__Record extracts__:
────

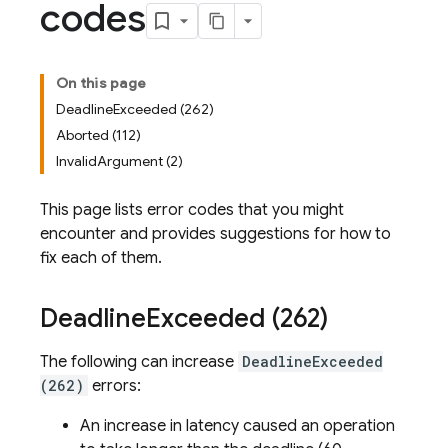
codes
On this page
DeadlineExceeded (262)
Aborted (112)
InvalidArgument (2)
This page lists error codes that you might
encounter and provides suggestions for how to
fix each of them.
Deadline
Exceeded (262)
The following can increase
DeadlineExceeded
(262)
errors:
An increase in latency caused an operation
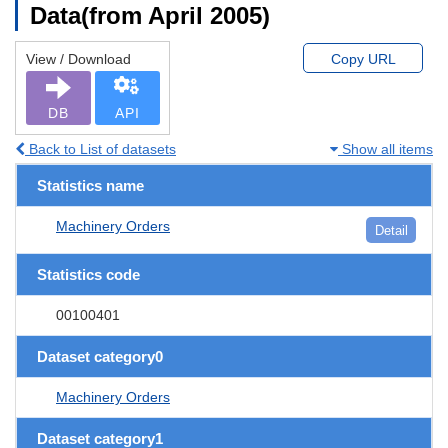
Data(from April 2005)
View / Download
Copy URL
DB
API
Back to List of datasets
Show all items
Statistics name
Machinery Orders
Detail
Statistics code
00100401
Dataset category0
Machinery Orders
Dataset category1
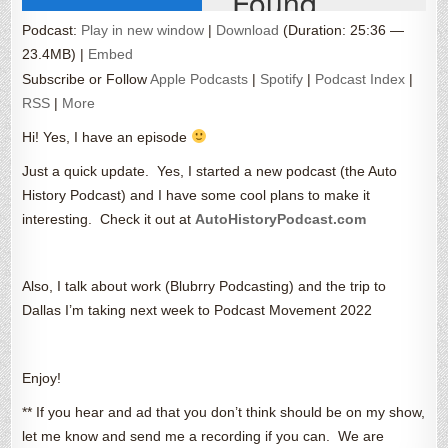
Podcast:
Play in new window
|
Download
(Duration: 25:36 —
23.4MB) |
Embed
Subscribe or Follow
Apple Podcasts
|
Spotify
|
Podcast Index
|
RSS
|
More
Hi! Yes, I have an episode
Just a quick update. Yes, I started a new podcast (the Auto
History Podcast) and I have some cool plans to make it
interesting. Check it out at
AutoHistoryPodcast.com
Also, I talk about work (Blubrry Podcasting) and the trip to
Dallas I’m taking next week to Podcast Movement 2022
Enjoy!
** If you hear and ad that you don’t think should be on my show,
let me know and send me a recording if you can. We are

────

__The task__:
All lines holding the word "page" must be copied from the data.

__Response below__:
On this page
This page lists error codes that you might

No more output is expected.